[Opening Data for the task section]

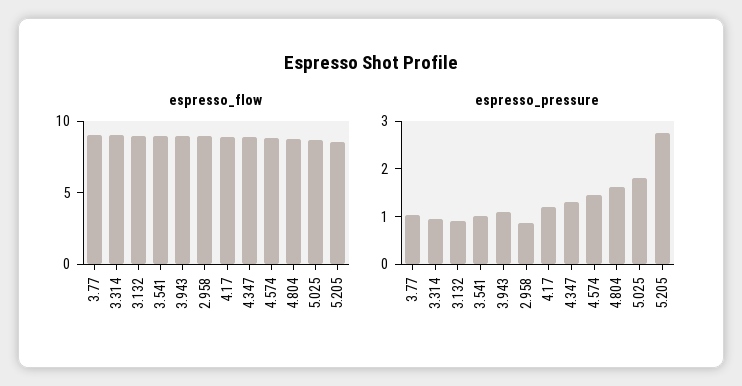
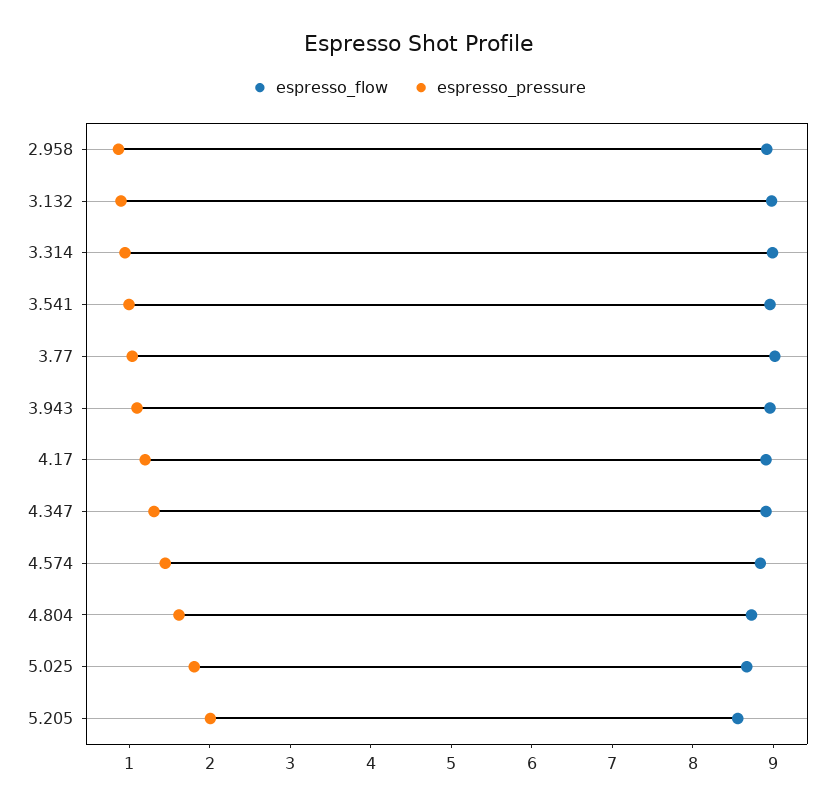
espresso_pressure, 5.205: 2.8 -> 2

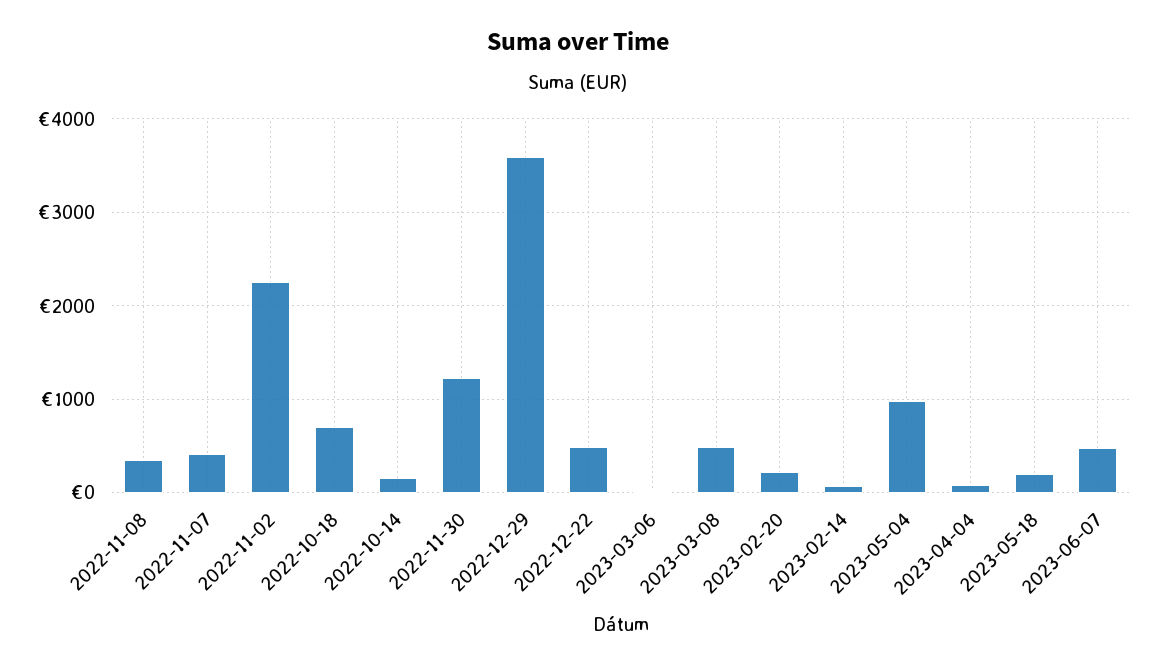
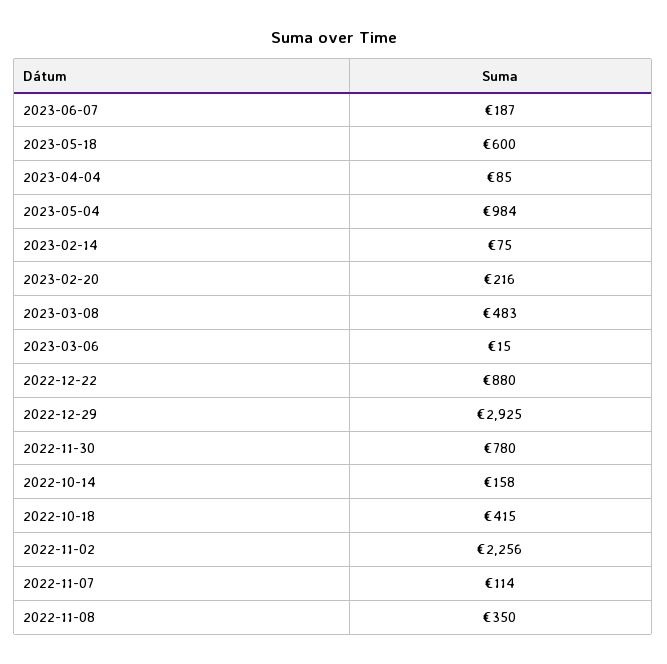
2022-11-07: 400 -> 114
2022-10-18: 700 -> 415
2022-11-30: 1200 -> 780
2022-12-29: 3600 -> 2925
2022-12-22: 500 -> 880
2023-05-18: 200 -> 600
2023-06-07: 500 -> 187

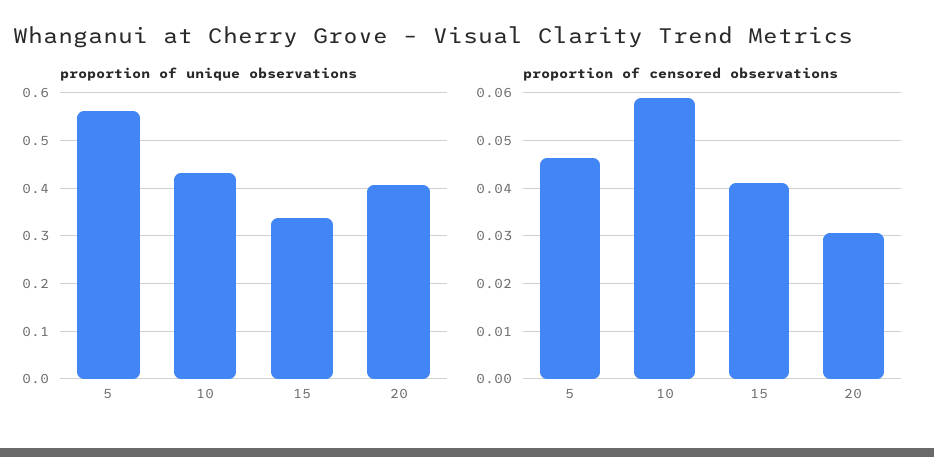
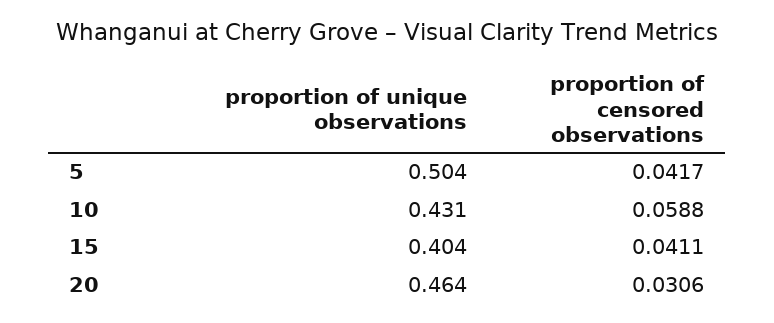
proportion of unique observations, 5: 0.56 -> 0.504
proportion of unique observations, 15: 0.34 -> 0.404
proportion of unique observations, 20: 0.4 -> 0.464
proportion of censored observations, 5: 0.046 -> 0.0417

[Closing Data for the task section]

Task directions: For the word "unique", tally the lines of the listing that include it and give the number alone.

Answer space: 3